In the 2007 Consiglio di Stato election, there were 22 blank ballots and 4 null ballots, which left 1,085 valid ballots in the election. The most popular party was the PPD which received 313 or 28.8% of the vote. The next three most popular parties were; the PLRT (with 238 or 21.9%), the PS (with 185 or 17.1%) and the SSI (with 171 or 15.8%).

==Economy==
As of In 2007 2007, Monte Carasso had an unemployment rate of 4.78%. As of 2005, there were 16 people employed in the primary economic sector and about 8 businesses involved in this sector. 149 people are employed in the secondary sector and there are 19 businesses in this sector. 255 people are employed in the tertiary sector, with 51 businesses in this sector. There were 981 residents of the municipality who were employed in some capacity, of which females made up 39.7% of the workforce.

In 2000, there were 250 workers who commuted into the municipality and 776 workers who commuted away. The municipality is a net exporter of workers, with about 3.1 workers leaving the municipality for every one entering. About 6.8% of the workforce coming into Monte Carasso are coming from outside Switzerland. Of the working population, 6.7% used public transportation to get to work, and 68.3% used a private car.

As of 2009, there were 2 hotels in Monte Carasso.

==Religion==
From the 2000 census, 1,748 or 82.0% were Roman Catholic, while 71 or 3.3% belonged to the Swiss Reformed Church. There are 246 individuals (or about 11.53% of the population) who belong to another church (not listed on the census), and 68 individuals (or about 3.19% of the population) did not answer the question.

==Architecture==
Like in many other places in Ticino, there are interesting examples of architectural design, such as:
- The Albergo Möwenpick Benjamin and the motorway service area Bellinzona-Sud, on highway A2, designed by architects Bruno Reichlin and Fabio Reinhart in 1989–1990; all the rooms have view to the river Ticino; on the highway the architecture resembles an old castle.

The Monte Carasso Master Plan, by architect Luigi Snozzi, has received the Veronica Rudge Green Prize in Urban Design from Harvard University's Graduate School of Design in 1993 (shared with the redevelopment of Hillside Terrace Complex in Tokyo, Japan, by architect Fumihiko Maki).

==Education==
In Monte Carasso about 64.7% of the population (between age 25–64) have completed either non-mandatory upper secondary education or additional higher education (either university or a Fachhochschule).

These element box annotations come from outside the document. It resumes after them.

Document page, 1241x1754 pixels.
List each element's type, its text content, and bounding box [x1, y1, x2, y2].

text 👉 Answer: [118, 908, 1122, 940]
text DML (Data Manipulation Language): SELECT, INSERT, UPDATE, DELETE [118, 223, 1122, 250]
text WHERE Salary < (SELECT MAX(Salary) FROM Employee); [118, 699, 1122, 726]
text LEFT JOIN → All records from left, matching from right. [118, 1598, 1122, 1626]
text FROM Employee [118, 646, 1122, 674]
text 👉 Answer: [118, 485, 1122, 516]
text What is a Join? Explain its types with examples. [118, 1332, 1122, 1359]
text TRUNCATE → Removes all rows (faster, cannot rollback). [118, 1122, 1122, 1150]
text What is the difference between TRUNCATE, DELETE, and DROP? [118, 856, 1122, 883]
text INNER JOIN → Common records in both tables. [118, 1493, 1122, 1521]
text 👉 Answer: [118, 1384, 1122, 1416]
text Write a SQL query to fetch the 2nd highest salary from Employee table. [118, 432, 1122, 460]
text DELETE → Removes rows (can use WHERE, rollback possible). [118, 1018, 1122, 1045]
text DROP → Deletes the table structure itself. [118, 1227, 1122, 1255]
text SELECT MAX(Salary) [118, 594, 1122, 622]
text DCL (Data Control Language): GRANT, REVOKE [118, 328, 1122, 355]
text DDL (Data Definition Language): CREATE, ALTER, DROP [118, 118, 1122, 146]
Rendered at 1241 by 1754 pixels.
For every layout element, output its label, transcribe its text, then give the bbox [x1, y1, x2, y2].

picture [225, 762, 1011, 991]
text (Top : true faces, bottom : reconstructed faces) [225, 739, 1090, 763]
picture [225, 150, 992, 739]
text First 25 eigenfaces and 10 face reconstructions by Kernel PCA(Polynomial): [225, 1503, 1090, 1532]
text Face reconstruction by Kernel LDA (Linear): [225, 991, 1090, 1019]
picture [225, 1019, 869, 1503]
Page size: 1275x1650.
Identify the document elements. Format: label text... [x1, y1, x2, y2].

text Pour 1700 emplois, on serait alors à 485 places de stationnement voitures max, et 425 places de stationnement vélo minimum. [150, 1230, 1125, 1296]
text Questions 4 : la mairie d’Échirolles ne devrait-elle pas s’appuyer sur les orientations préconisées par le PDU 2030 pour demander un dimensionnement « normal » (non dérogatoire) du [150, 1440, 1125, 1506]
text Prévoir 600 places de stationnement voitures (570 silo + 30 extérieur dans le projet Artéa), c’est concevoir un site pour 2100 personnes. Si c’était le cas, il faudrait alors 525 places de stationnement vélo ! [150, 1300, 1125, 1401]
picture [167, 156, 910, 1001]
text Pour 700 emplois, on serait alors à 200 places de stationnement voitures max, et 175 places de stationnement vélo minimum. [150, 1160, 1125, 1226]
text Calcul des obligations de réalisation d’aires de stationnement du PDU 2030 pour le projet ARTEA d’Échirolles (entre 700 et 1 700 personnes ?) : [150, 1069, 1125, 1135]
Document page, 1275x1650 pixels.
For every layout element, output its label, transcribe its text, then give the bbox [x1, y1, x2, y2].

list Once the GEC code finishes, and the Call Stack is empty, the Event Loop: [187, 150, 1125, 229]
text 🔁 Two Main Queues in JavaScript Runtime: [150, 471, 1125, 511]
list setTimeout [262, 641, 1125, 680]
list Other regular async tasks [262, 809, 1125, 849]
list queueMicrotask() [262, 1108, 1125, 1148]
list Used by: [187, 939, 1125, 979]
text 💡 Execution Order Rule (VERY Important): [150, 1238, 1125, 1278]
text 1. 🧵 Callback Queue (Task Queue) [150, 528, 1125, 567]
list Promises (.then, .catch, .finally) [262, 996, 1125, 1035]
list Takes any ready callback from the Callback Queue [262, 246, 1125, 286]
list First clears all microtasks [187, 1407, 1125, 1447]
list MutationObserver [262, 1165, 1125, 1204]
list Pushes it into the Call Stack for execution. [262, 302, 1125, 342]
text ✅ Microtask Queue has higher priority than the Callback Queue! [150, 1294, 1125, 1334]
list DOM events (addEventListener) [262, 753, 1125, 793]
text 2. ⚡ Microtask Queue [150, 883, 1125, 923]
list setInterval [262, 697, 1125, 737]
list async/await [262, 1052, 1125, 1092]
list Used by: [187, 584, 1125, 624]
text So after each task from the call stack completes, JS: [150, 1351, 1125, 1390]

In Monte Carasso there are a total of 422 students (As of 2009). The Ticino education system provides up to three years of non-mandatory kindergarten and in Monte Carasso there are 75 children in kindergarten. The primary school program lasts for five years and includes both a standard school and a special school. In the municipality, 120 students attend the standard primary schools and 9 students attend the special school. In the lower secondary school system, students either attend a two-year middle school followed by a two-year pre-apprenticeship or they attend a four-year program to prepare for higher education. There are 110 students in the two-year middle school and in their pre-apprenticeship, while 41 students are in the four-year advanced program.

The upper secondary school includes several options, but at the end of the upper secondary program, a student will be prepared to enter a trade or to continue on to a university or college. In Ticino, vocational students may either attend school while working on their internship or apprenticeship (which takes three or four years) or may attend school followed by an internship or apprenticeship (which takes one year as a full-time student or one and a half to two years as a part-time student). There are 18 vocational students who are attending school full-time and 41 who attend part-time.

The professional program lasts three years and prepares a student for a job in engineering, nursing, computer science, business, tourism and similar fields. There are 8 students in the professional program.

As of 2000, there were 2 students in Monte Carasso who came from another municipality, while 217 residents attended schools outside the municipality.

==Administration==

===Patrician Families===
Morisoli, Monighetti, Grossi, Guidotti, Rambosio, Rossini, De Prati, Marcionetti, Gioli.